Gogle VR/AR od Apple to kwestia czasu - i jak się okazuje, niewykluczone, że bardzo niedługiego czasu.

RealityOS - znak towarowy zgłoszony!

RealityOS to nazwa systemu operacyjnego, którego Apple ma używać w swoim nadchodzącym headsecie wirtualnej i rozszerzonej rzeczywistości. Jak zauważył Parker Ortolani, właśnie ta nazwa została dzisiaj zgłoszona jako znak towarowy, co wskazuje, że możemy spodziewać się ekscytujących zapowiedzi podczas WWDC w przyszły poniedziałek.

Znak towarowy nie został oficjalnie złożony przez Apple, a przez firmę o nazwie Realityo Systems LLC. Nie jest to jednak nic zaskakującego, bowiem duże firmy zgłaszające znaki towarowe pod jednorazową nazwą to powszechna taktyka, którą stosuje się głównie w celu utrzymania anonimowości.
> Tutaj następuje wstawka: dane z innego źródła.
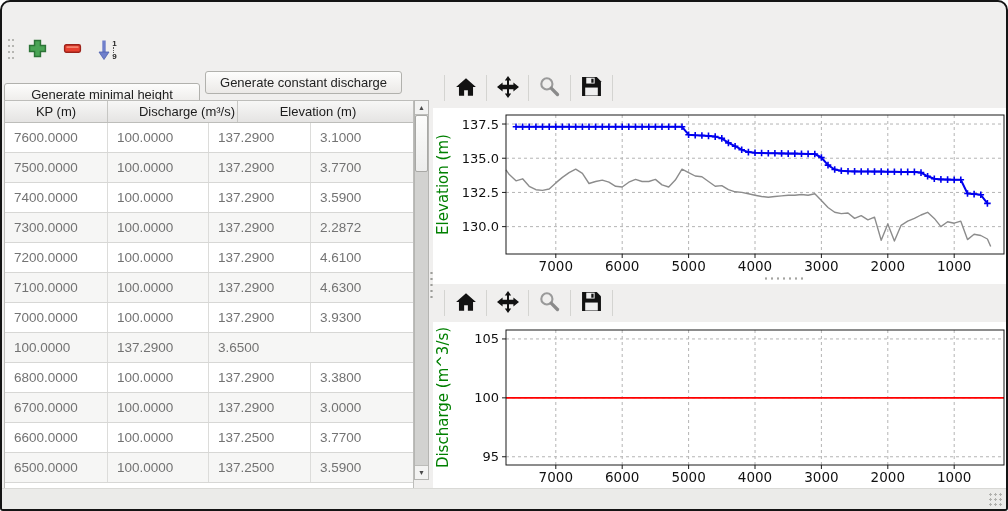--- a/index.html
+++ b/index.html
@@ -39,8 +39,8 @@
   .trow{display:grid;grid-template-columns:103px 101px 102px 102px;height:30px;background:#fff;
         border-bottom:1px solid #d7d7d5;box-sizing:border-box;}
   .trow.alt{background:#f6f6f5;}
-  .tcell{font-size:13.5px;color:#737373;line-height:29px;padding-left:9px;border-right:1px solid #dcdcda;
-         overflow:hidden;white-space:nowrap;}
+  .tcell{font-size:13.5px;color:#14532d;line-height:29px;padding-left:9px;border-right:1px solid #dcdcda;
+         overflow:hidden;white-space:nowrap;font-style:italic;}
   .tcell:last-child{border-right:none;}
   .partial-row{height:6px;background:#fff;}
Ortolani donosi, że Realityo nie jest publicznie obecne, co sugeruje, że jest to firma-przykrywka wykorzystywana przez Apple. Jak donosi 9to5Mac, firma z Cupertino stosowała to samo podejście w przeszłości, używając firmy o nazwie „Yosemite Research LLC” do rejestrowania nazw aktualizacji macOS, takich jak Yosemite, Big Sur i Monterey. Nie jest to zatem pierwszy taki przypadek. Co ciekawe, obydwie firmy są zarejestrowane pod tym samym adresem - co już wydaje się wystarczającym dowodem na to, że za wszystkim stoi Apple. Zgłoszenia RealityOS dotyczące znaku towarowego i znaku usługowego nie zawierają żadnych przykładów publicznego użycia nazwy, co oznacza, że ​​produkt, z którym są powiązane, nie został jeszcze wydany. Reality Systems LLC nie ma również żadnej przeszłości.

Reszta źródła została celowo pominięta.